Lastly, we launch the master worker.
DMLC_ROLE=worker \
DMLC_ROLE_MASTER_WORKER=1 \
DMLC_PS_ROOT_URI=127.0.0.1 \
DMLC_PS_ROOT_PORT=9093 \
DMLC_NUM_SERVER=1 \
DMLC_NUM_WORKER=1 \
DMLC_NUM_ALL_WORKER=4 \
PS_VERBOSE=1 \
DMLC_INTERFACE=eth0 \
nohup python ${EXAMPLE_PYTHON_SCRIPT} --cpu > /dev/null &
The master worker sets DMLC_ROLE_MASTER_WORKER=1
to announce itself
as a master worker node. It establishes a socket connection with the
local scheduler, thus DMLC_PS_ROOT_URI=127.0.0.1
and
DMLC_PS_ROOT_PORT=9093
are set to ensure that the master worker can
find the local scheduler.
Launch Nodes in Other Parties#
Next, we will be launching a scheduler, a parameter server, and two workers in the other parties. Let’s take one of them as an example.
First, we’ll start with launching the local scheduler:
DMLC_ROLE=scheduler \
DMLC_PS_ROOT_URI=127.0.0.1 \
DMLC_PS_ROOT_PORT=9094 \
DMLC_NUM_SERVER=1 \
DMLC_NUM_WORKER=2 \
PS_VERBOSE=1 \
DMLC_INTERFACE=eth0 \
nohup python -c "import mxnet" > /dev/null &
This setup is similar to that of the local scheduler in the central
party, but in this context, DMLC_NUM_SERVER
specifies the number of
local parameter servers within the current party, which typically sets
to 1. Furthermore, DMLC_NUM_WORKER
specifies the number of worker
nodes within the current party. As we’re planning to launch two worker
nodes in this party, here we set this value to 2.
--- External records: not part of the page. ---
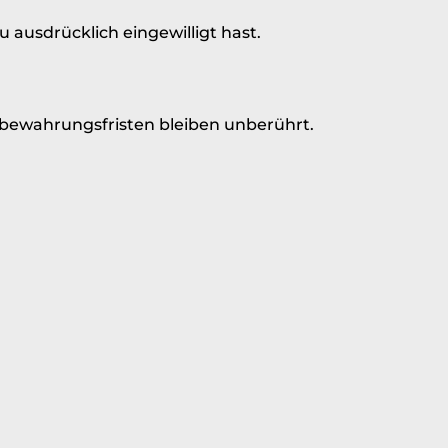
ausdrücklich eingewilligt hast.
ufbewahrungsfristen bleiben unberührt.
ch und Datenübertragbarkeit. Dazu kannst du
t widerrufen.
nd unbefugtem Zugriff.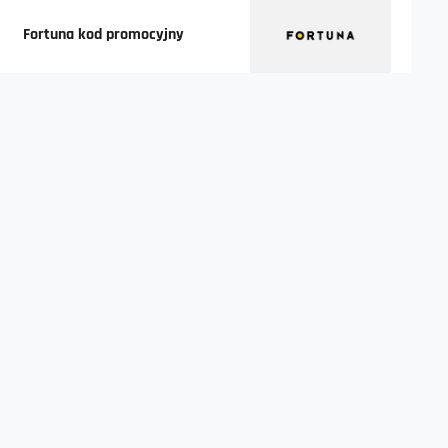
Fortuna kod promocyjny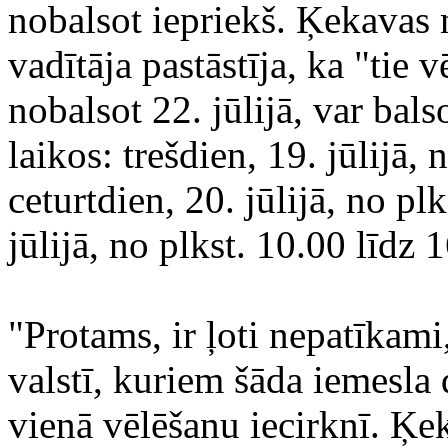
nobalsot iepriekš. Ķekavas
vadītāja pastāstīja, ka "tie 
nobalsot 22. jūlijā, var bals
laikos: trešdien, 19. jūlijā,
ceturtdien, 20. jūlijā, no pl
jūlijā, no plkst. 10.00 līdz 
"Protams, ir ļoti nepatīkami
valstī, kuriem šāda iemesla 
vienā vēlēšanu iecirknī. Ķek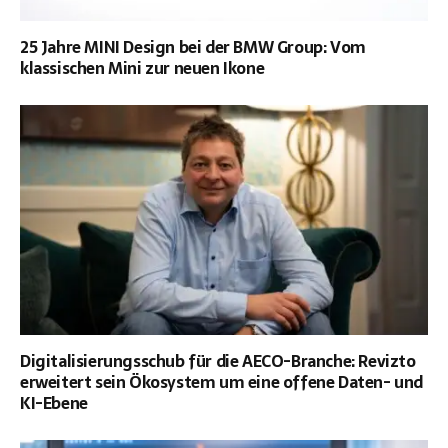
25 Jahre MINI Design bei der BMW Group: Vom
klassischen Mini zur neuen Ikone
Digitalisierungsschub für die AECO-Branche: Revizto
erweitert sein Ökosystem um eine offene Daten- und
KI-Ebene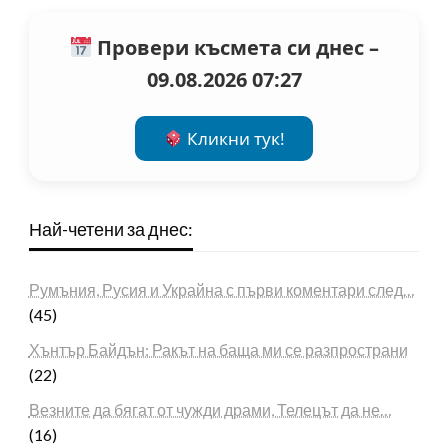
Провери късмета си днес –
09.08.2026 07:27
Кликни тук!
Най-четени за днес:
Румъния, Русия и Украйна с първи коментари след…
(45)
Хънтър Байдън: Ракът на баща ми се разпространи
(22)
Везните да бягат от чужди драми, Телецът да не…
(16)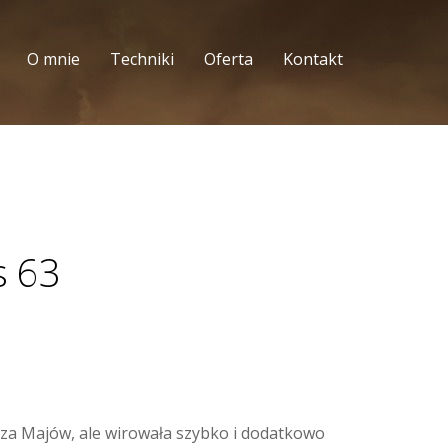
O mnie
Techniki
Oferta
Kontakt
s 63
rza Majów, ale wirowała szybko i dodatkowo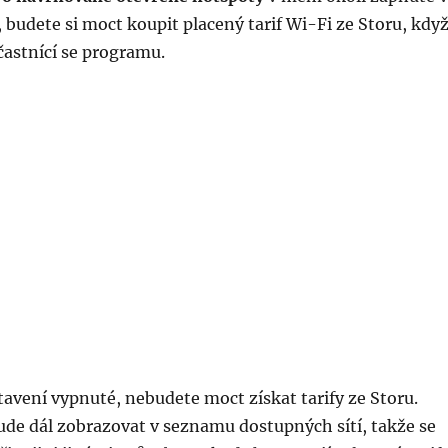
 budete si moct koupit placený tarif Wi-Fi ze Storu, kdy
účastnící se programu.
tavení vypnuté, nebudete moct získat tarify ze Storu.
ude dál zobrazovat v seznamu dostupných sítí, takže se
Next, we launch the local parameter server:
DMLC_PS_GLOBAL_ROOT_URI=127.0.0.1 \
DMLC_PS_GLOBAL_ROOT_PORT=9092 \
DMLC_NUM_GLOBAL_SERVER=1 \
DMLC_NUM_GLOBAL_WORKER=2 \
DMLC_ROLE=server \
DMLC_PS_ROOT_URI=127.0.0.1 \
DMLC_PS_ROOT_PORT=9094 \
DMLC_NUM_SERVER=1 \
DMLC_NUM_WORKER=2 \
PS_VERBOSE=1 \
DMLC_INTERFACE=eth0 \
nohup python -c "import mxnet" > /dev/null &
As we mentioned above, a parameter server is required to establish socket connections with both the local and global schedulers. Thus, it needs to know the IP and port address of both the local scheduler and the global scheduler.
Finally, we’ll launch two worker nodes:
DMLC_ROLE=worker \
DMLC_PS_ROOT_URI=127.0.0.1 \
DMLC_PS_ROOT_PORT=9094 \
DMLC_NUM_SERVER=1 \
DMLC_NUM_WORKER=2 \
DMLC_NUM_ALL_WORKER=4 \
PS_VERBOSE=1 \
DMLC_INTERFACE=eth0 \
nohup python ${EXAMPLE_PYTHON_SCRIPT} --data-slice-idx 0 --cpu > /dev/null &
DMLC_ROLE=worker \
DMLC_PS_ROOT_URI=127.0.0.1 \
DMLC_PS_ROOT_PORT=9094 \
DMLC_NUM_SERVER=1 \
DMLC_NUM_WORKER=2 \
DMLC_NUM_ALL_WORKER=4 \
PS_VERBOSE=1 \
DMLC_INTERFACE=eth0 \
python ${EXAMPLE_PYTHON_SCRIPT} --data-slice-idx 1 --cpu
The worker nodes are launched in a similar manner as before, but they connect to their own local scheduler within their party.
The training data is divided among worker nodes. Each worker gets a
slice of data to process, which is specified by the --data-slice-idx
option. For example, the first worker gets the 0th slice of the data,
and the second worker gets the 1st slice of the data.
Warning
This demo task might encounter errors due to a missing dataset. If this occurs, there’s no need for concern as the script is implemented to automatically download the required dataset. You just need to restart this demo task.
If you’re using our pre-built images, the demo dataset is already placed within the image, thus eliminating this issue.